En este punto se hace necesaria una pequeña explicación sobre la táctica que estaba practicando el enemigo. Estaban convencidos, habida cuenta del ataque de ferocidad del día anterior, de que se acercaba el momento en que el maestro perdería definitivamente los nervios. Sabían que, si estando sumido en ese estado de locura lograse capturar a algún miembro de los comandos recogepelotas, sin duda habría problemas. Pero habían previsto que si tal captura tenía lugar, lo mejor sería enviar a algunos de los miembros más jóvenes de la escuela con objeto de minimizar las consecuencias. Todo se arreglaría con una buena regañina y la reputación de la Escuela de la Nube Caída quedaría intacta. Es más, el único perjudicado de verdad sería el propio Kushami, por entrometerse tan estúpidamente en asuntos más propios del patio de un colegio. Ése era el planteamiento del enemigo y, ciertamente, el de cualquier persona razonable. Pero hubo una cuestión que el enemigo pasó por alto: el maestro no era una persona en absoluto razonable. Una buena prueba de ello es que, si hubiera tenido algo de sentido común, no habría dedicado el día anterior a perseguir enfurecido a los alumnos de acá para allá. Un ataque de furia, una afluencia a la cabeza de sangre que hierve, un arrebato de locura, llámese como se quiera, implica que una persona normal se transforme en una especie de lunático. La persona que padece estos ataques, casi siempre leves, no será capaz de distinguir entre mujeres, niños, cocheros o mozos de cuerda y, en su locura pasajera, no logrará más que obtener una momentánea posesión sobre la que descargar su ira. Pero cuando el sujeto, previamente macerado con innumerables ofensas, pierde los papeles completamente, entonces su insignificante víctima, como un imberbe de escuela, se convertirá en un auténtico trofeo de guerra. La captura se habrá hecho, y el único digno de compasión será el pequeño cautivo.
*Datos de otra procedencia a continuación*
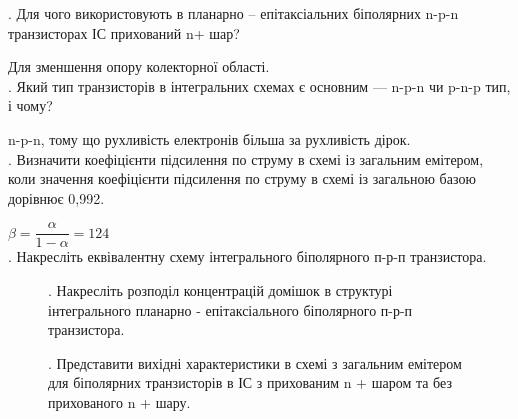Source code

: \documentclass[a4paper,14pt]{extreport}
\begin{document}
. Для чого використовують в планарно – епітаксіальних біполярних n-p-n транзисторах ІС прихований n+ шар?\par
Для зменшення опору колекторної області.\\
. Який тип транзисторів в інтегральних схемах є основним — n-p-n чи p-n-p тип, і чому?\par
 n-p-n, тому що рухливість електронів більша за рухливість дірок.\\
. Визначити коефіцієнти підсилення по струму в схемі із загальним емітером, коли значення коефіцієнти підсилення по струму в схемі із загальною базою дорівнює 0,992.\par
$\beta = \dfrac{\alpha}{1-\alpha} = 124$\\
. Накресліть еквівалентну схему інтегрального біполярного п-р-п транзистора.\par
\begin{figure}[h!]
. Накресліть розподіл концентрацій домішок в структурі інтегрального планарно - епітаксіального біполярного п-р-п транзистора.\par



\end{figure}
\begin{figure}[h!]
. Представити вихідні характеристики в схемі з загальним емітером для біполярних транзисторів в ІС з прихованим n + шаром та без прихованого
n + шару.\par

\end{figure}
\end{document}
Fue la mala suerte la que le deparó un destino tan aciago, cuando en realidad sólo atendía órdenes de sus superiores como simple soldado raso. Cumplía con su misión de recogepelotas cuando se vio atrapado por un general enemigo, enloquecido totalmente y que, por sus actos y su aspecto, parecía carente del más mínimo sentido común. Incapaz de alcanzar una vía de escape, había sido capturado y arrastrado al interior del cuartel del rival. En tales circunstancias, estaba claro que el ejército enemigo no podía cruzarse de brazos y abandonar a su suerte a uno de sus miembros. Uno a uno, pues, los mozalbetes fueron saltando la valla y acercándose hasta formar una línea frente a la casa del maestro. Serían una docena, y la mayoría de ellos no llevaba puesta su chaqueta de uniforme. Había algunos con las mangas de la camisa remangadas y, en actitud desafiante, se cruzaban de brazos. Otros vestían prendas de franela muy desgastadas y un último llevaba una especie de camisa blanca con sus iniciales en letras mayúsculas bordadas en negro cerca del pecho. Todos y cada uno de ellos parecían aguerridos soldados llegados recientemente de las montañas de Sasayama, en la provincia de Tamba, pues su porte era como el de los montañeses, bien bronceados y con una musculatura bien formada. Era un auténtico desperdicio que les hubiesen mandado la escuela a estudiar ciencias y ética, pues su fuerza hubiera sido más útil si se les habría empleado como pescadores o cocheros, y su servicio a la patria habría sido infinitamente más provechoso. Estaban descalzos y con los pantalones recogidos hasta las rodillas. Tenían aspecto de estar prestos a participar en la extinción del primer incendio que se declarase en la ciudad. Miraban al maestro en profundo silencio. El maestro se enfrentaba a ellos con la misma actitud silenciosa y desafiante. Durante unos instantes de tensión hubo un intercambio de miradas de odio y sangre entre ambas partes.

—¿Vosotros sois también ladrones? —soltó el maestro de golpe, con un tono que infundía pavor.

La cólera que le quemaba por dentro parecía salir de sus orificios nasales como en esas máscaras de león que se usan en algunas danzas tradicionales japonesas. De hecho, parecía que para hacer las máscaras habían utilizado en algún momento como modelo la imagen de un hombre infinitamente enfadado como el maestro. Si no, esas máscaras no darían tanto miedo.

—Nosotros no somos ladrones. Somos alumnos de la Escuela de la Nube Caída.